The Bay...wasn't quite sure what to expect from this...young inexperienced news reporter is in Chesapeake Bay to film July 4th festivities...meanwhile, local Mayor has refused to create a fuss over concerns that the local water has become contaminated. The contaminations spreads, and us humans become a breeding ground for some nasties. Wonderful to see Levinson's name again...and there is a maturity to the filmmaking (not to mention permitting the audience to be mature too) - and steady, but not slow, pace that belies the somewhat cheesy and sometimes unoriginal stuff on display. This is not a set of vignettes with a half-assed conclusion - there is a real feeling of dread, of watching something desperate unfolding, and it's a real pleasure to watch.

Ditto about THE BAY - too bad it comes right after a spate of shitty found-footage horror films.

V/H/S was perhaps the worst piece of shit to be marketed as a horror film - not looking forward to S VHS for more morons (and made by the same people who did YOU'RE NEXT, which I suspect is similarly overhyped.)

 
 Posted:   Feb 17, 2013 - 4:18 PM   
 By:   Buscemi   (Member)

No horror film could ever take the title of "most overhyped" from Automation Transfusion. Horror websites loved the film but when it came out, it proved to be a pointless excuse to be as gory as possible that no audience liked. The film also single-handedly made most viewers stop trusting horror websites on recommendations.

 
 Posted:   Feb 17, 2013 - 5:15 PM   
 By:   mastadge   (Member)

No horror film could ever take the title of "most overhyped" from Automation Transfusion. Horror websites loved the film but when it came out, it proved to be a pointless excuse to be as gory as possible that no audience liked. The film also single-handedly made most viewers stop trusting horror websites on recommendations.

Who are these "most viewers"? I try to keep up with new horror movies and I've never even heard of Automation Transfusion!

 
 Posted:   Feb 17, 2013 - 5:25 PM   
 By:   Buscemi   (Member)

Horror fans who rented the film.
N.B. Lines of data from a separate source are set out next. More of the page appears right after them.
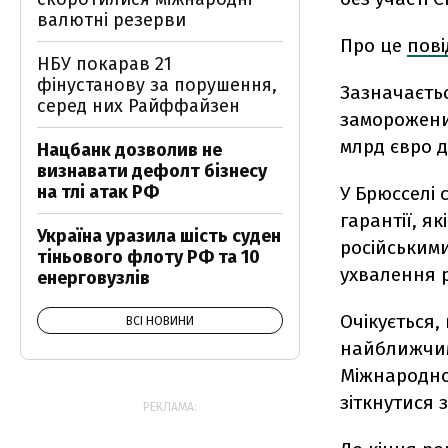
валютні резерви
Про це
пов
НБУ покарав 21
фінустанову за порушення,
Зазначаєть
серед них Райффайзен
заморожених
млрд євро д
Нацбанк дозволив не
визнавати дефолт бізнесу
на тлі атак РФ
У Брюсселі 
гарантії, я
Україна уразила шість суден
російським
тіньового флоту РФ та 10
ухвалення р
енерговузлів
Очікується
ВСІ НОВИНИ
найближчим
Міжнародног
зіткнутися 
РЕКЛАМА:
When the film first played at festivals, horror websites hyped it as the future of horror and Dimension picked it up to introduce the Dimension Extreme line. So when it came to DVD, people were expecting a good movie due to all of the critical blurbs on the box. But instead, they saw a cheap, amateurish imitation of better horror films.
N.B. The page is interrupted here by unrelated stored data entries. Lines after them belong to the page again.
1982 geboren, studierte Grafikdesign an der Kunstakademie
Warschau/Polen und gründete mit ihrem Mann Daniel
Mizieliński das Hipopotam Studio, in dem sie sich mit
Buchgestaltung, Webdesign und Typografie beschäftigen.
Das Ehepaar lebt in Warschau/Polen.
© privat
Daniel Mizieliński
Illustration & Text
You could be forgiven if you haven't heard of it since it never played theatres (Dimension did the same thing to the much better received Inside and Martyrs) but the fact that the film's critical praise was a major black mark on horror sites cannot be denied.

 
 Posted:   Feb 17, 2013 - 5:31 PM   
 By:   Mr Greg   (Member)

New one on me, too...another one to line up!!